MATERIAL PROVIDED:
• • • • • • •

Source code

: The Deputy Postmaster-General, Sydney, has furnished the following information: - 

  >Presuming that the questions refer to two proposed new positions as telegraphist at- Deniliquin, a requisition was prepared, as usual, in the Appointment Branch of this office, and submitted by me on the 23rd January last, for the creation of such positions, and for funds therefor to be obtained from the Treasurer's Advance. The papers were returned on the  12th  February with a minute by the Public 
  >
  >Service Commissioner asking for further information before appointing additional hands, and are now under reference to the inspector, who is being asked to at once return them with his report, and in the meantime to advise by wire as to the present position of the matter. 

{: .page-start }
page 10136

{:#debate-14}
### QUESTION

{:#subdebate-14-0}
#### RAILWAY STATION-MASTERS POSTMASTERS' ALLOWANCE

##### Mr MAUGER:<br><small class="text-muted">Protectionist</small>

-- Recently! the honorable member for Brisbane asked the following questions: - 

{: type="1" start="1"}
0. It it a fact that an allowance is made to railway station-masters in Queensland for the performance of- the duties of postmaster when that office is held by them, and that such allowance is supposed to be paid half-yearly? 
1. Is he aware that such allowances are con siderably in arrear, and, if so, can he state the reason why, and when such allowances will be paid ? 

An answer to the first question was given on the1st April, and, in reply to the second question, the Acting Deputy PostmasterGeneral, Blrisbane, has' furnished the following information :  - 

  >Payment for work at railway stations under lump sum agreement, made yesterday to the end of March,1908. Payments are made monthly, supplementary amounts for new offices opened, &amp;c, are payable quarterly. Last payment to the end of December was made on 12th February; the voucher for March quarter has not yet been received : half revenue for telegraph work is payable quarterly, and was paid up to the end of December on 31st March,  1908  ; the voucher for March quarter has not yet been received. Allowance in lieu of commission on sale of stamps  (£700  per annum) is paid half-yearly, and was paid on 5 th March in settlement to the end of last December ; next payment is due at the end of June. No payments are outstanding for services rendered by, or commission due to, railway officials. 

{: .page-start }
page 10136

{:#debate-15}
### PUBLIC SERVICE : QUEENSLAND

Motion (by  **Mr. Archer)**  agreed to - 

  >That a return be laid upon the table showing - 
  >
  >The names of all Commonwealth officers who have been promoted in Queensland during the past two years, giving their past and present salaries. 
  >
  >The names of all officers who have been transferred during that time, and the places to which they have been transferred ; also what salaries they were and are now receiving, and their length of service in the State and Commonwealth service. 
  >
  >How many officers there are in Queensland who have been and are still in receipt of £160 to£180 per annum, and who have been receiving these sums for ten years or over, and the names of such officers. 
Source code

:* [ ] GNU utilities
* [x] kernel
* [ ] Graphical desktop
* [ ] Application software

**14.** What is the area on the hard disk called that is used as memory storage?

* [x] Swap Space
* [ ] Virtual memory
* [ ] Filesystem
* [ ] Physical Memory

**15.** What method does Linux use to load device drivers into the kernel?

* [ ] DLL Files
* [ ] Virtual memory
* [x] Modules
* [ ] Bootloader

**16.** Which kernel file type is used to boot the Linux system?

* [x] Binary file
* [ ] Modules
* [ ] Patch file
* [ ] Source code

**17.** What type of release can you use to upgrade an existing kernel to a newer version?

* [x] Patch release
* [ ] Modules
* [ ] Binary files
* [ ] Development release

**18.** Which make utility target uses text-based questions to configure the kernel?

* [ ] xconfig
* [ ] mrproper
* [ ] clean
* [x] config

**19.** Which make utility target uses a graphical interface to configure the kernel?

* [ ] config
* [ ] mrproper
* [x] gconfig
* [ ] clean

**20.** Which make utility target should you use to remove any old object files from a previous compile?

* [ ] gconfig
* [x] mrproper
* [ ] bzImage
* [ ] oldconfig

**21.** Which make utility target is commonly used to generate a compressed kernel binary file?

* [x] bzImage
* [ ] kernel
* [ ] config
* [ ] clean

• • • • • • •

TASK STATEMENT: Set down the source text of every item above, character for character, with nothing added or left out.

YOUR SOLUTION:
Source code

: The Deputy Postmaster-General, Sydney, has furnished the following information: - 

  >Presuming that the questions refer to two proposed new positions as telegraphist at- Deniliquin, a requisition was prepared, as usual, in the Appointment Branch of this office, and submitted by me on the 23rd January last, for the creation of such positions, and for funds therefor to be obtained from the Treasurer's Advance. The papers were returned on the  12th  February with a minute by the Public 
  >
  >Service Commissioner asking for further information before appointing additional hands, and are now under reference to the inspector, who is being asked to at once return them with his report, and in the meantime to advise by wire as to the present position of the matter. 

{: .page-start }
page 10136

{:#debate-14}
### QUESTION

{:#subdebate-14-0}
#### RAILWAY STATION-MASTERS POSTMASTERS' ALLOWANCE

##### Mr MAUGER:<br><small class="text-muted">Protectionist</small>

-- Recently! the honorable member for Brisbane asked the following questions: - 

{: type="1" start="1"}
0. It it a fact that an allowance is made to railway station-masters in Queensland for the performance of- the duties of postmaster when that office is held by them, and that such allowance is supposed to be paid half-yearly? 
1. Is he aware that such allowances are con siderably in arrear, and, if so, can he state the reason why, and when such allowances will be paid ? 

An answer to the first question was given on the1st April, and, in reply to the second question, the Acting Deputy PostmasterGeneral, Blrisbane, has' furnished the following information :  - 

  >Payment for work at railway stations under lump sum agreement, made yesterday to the end of March,1908. Payments are made monthly, supplementary amounts for new offices opened, &amp;c, are payable quarterly. Last payment to the end of December was made on 12th February; the voucher for March quarter has not yet been received : half revenue for telegraph work is payable quarterly, and was paid up to the end of December on 31st March,  1908  ; the voucher for March quarter has not yet been received. Allowance in lieu of commission on sale of stamps  (£700  per annum) is paid half-yearly, and was paid on 5 th March in settlement to the end of last December ; next payment is due at the end of June. No payments are outstanding for services rendered by, or commission due to, railway officials. 

{: .page-start }
page 10136

{:#debate-15}
### PUBLIC SERVICE : QUEENSLAND

Motion (by  **Mr. Archer)**  agreed to - 

  >That a return be laid upon the table showing - 
  >
  >The names of all Commonwealth officers who have been promoted in Queensland during the past two years, giving their past and present salaries. 
  >
  >The names of all officers who have been transferred during that time, and the places to which they have been transferred ; also what salaries they were and are now receiving, and their length of service in the State and Commonwealth service. 
  >
  >How many officers there are in Queensland who have been and are still in receipt of £160 to£180 per annum, and who have been receiving these sums for ten years or over, and the names of such officers. 
Source code

:* [ ] GNU utilities
* [x] kernel
* [ ] Graphical desktop
* [ ] Application software

**14.** What is the area on the hard disk called that is used as memory storage?

* [x] Swap Space
* [ ] Virtual memory
* [ ] Filesystem
* [ ] Physical Memory

**15.** What method does Linux use to load device drivers into the kernel?

* [ ] DLL Files
* [ ] Virtual memory
* [x] Modules
* [ ] Bootloader

**16.** Which kernel file type is used to boot the Linux system?

* [x] Binary file
* [ ] Modules
* [ ] Patch file
* [ ] Source code

**17.** What type of release can you use to upgrade an existing kernel to a newer version?

* [x] Patch release
* [ ] Modules
* [ ] Binary files
* [ ] Development release

**18.** Which make utility target uses text-based questions to configure the kernel?

* [ ] xconfig
* [ ] mrproper
* [ ] clean
* [x] config

**19.** Which make utility target uses a graphical interface to configure the kernel?

* [ ] config
* [ ] mrproper
* [x] gconfig
* [ ] clean

**20.** Which make utility target should you use to remove any old object files from a previous compile?

* [ ] gconfig
* [x] mrproper
* [ ] bzImage
* [ ] oldconfig

**21.** Which make utility target is commonly used to generate a compressed kernel binary file?

* [x] bzImage
* [ ] kernel
* [ ] config
* [ ] clean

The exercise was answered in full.